- _YOUR INSTRUCTIONS_: Without the pictures, give the records again exactly as they appear.

(Dataset entries)
-- -- --

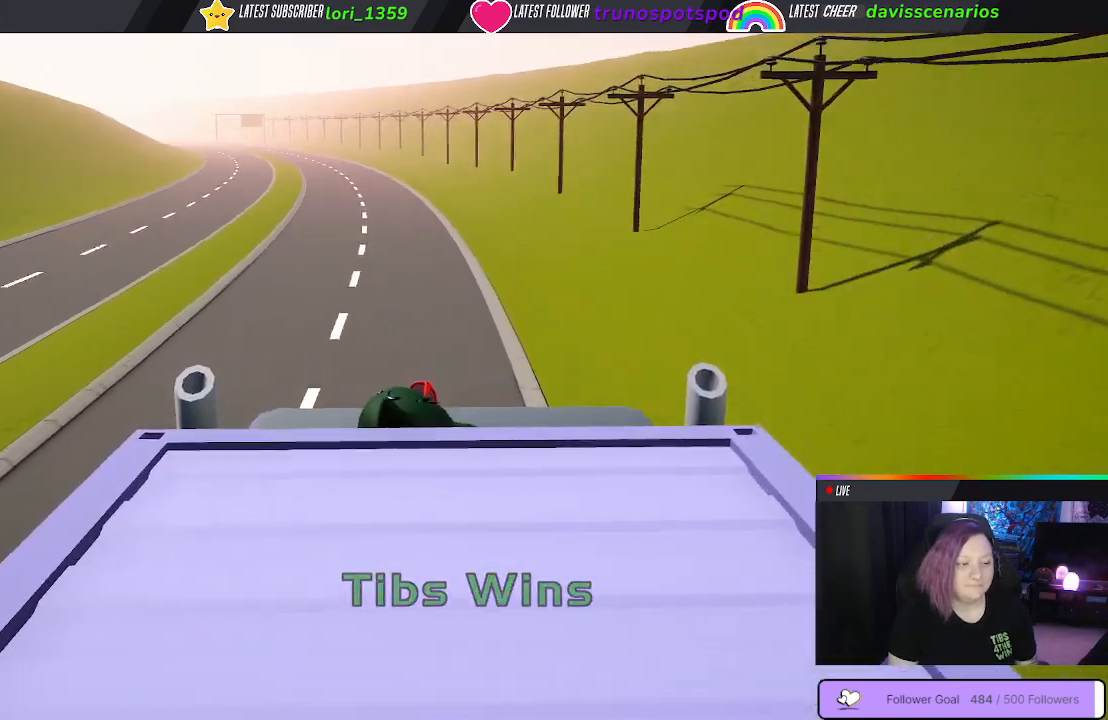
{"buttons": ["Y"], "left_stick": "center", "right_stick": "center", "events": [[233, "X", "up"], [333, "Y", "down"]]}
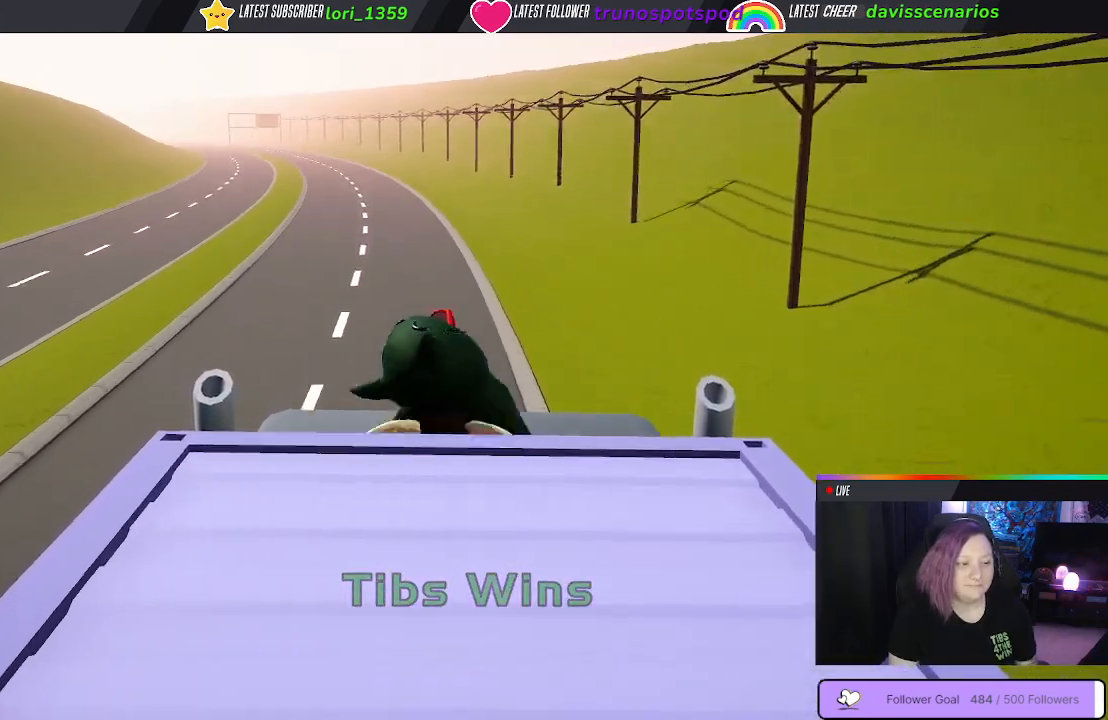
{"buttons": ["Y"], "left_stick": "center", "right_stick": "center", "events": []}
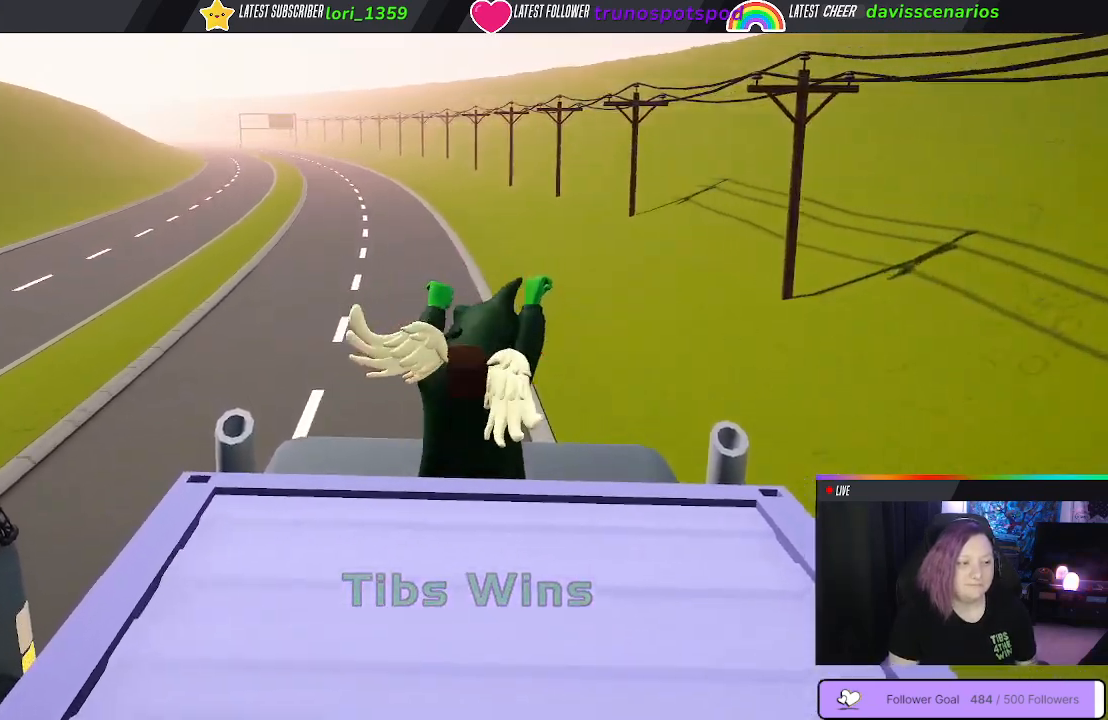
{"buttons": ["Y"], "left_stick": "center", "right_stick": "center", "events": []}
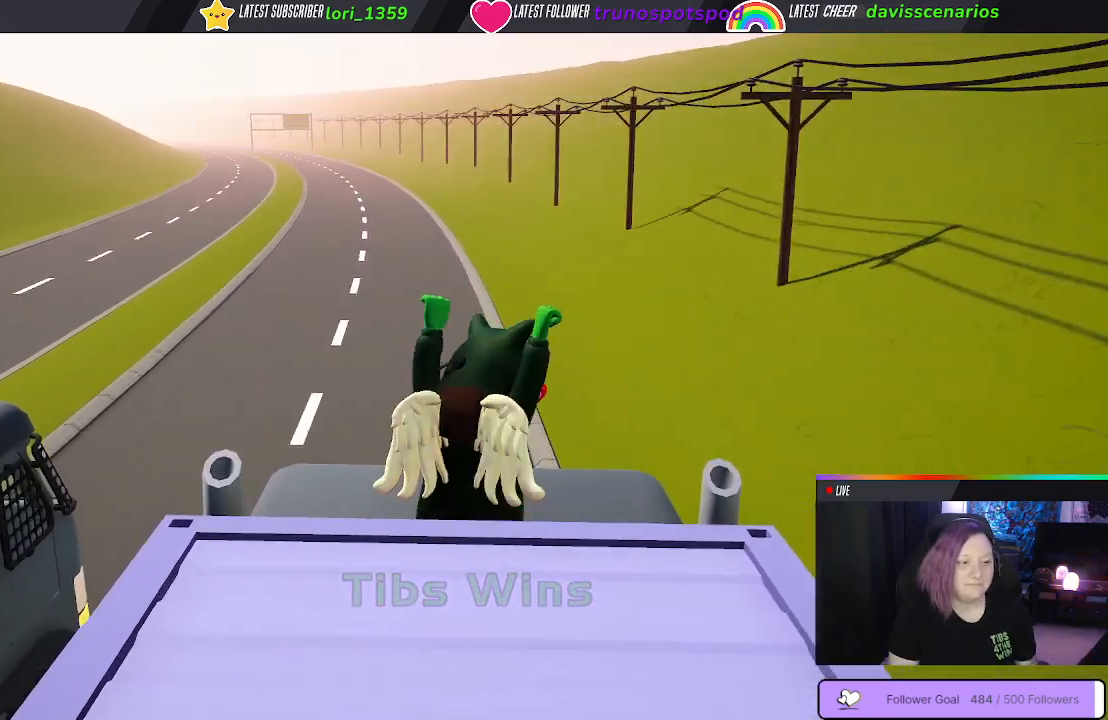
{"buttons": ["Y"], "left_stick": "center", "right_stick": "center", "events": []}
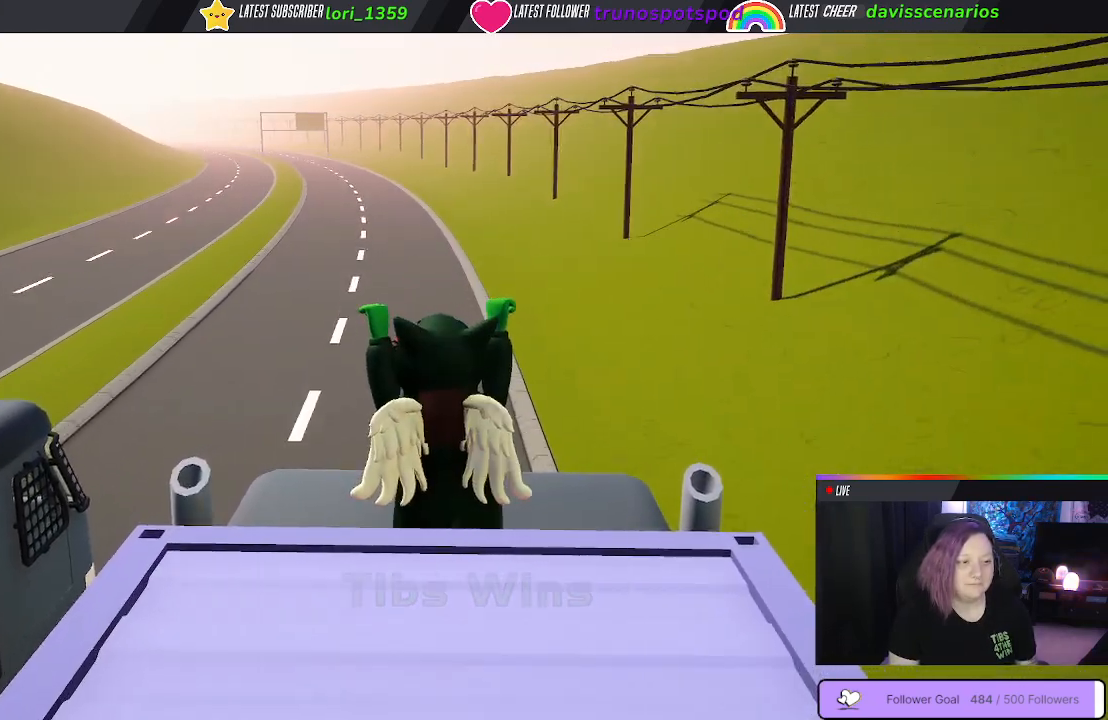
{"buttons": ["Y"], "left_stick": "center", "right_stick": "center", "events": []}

-- -- --

- _COMPLETED EXERCISE_:
{"buttons": ["Y"], "left_stick": "center", "right_stick": "center", "events": [[233, "X", "up"], [333, "Y", "down"]]}
{"buttons": ["Y"], "left_stick": "center", "right_stick": "center", "events": []}
{"buttons": ["Y"], "left_stick": "center", "right_stick": "center", "events": []}
{"buttons": ["Y"], "left_stick": "center", "right_stick": "center", "events": []}
{"buttons": ["Y"], "left_stick": "center", "right_stick": "center", "events": []}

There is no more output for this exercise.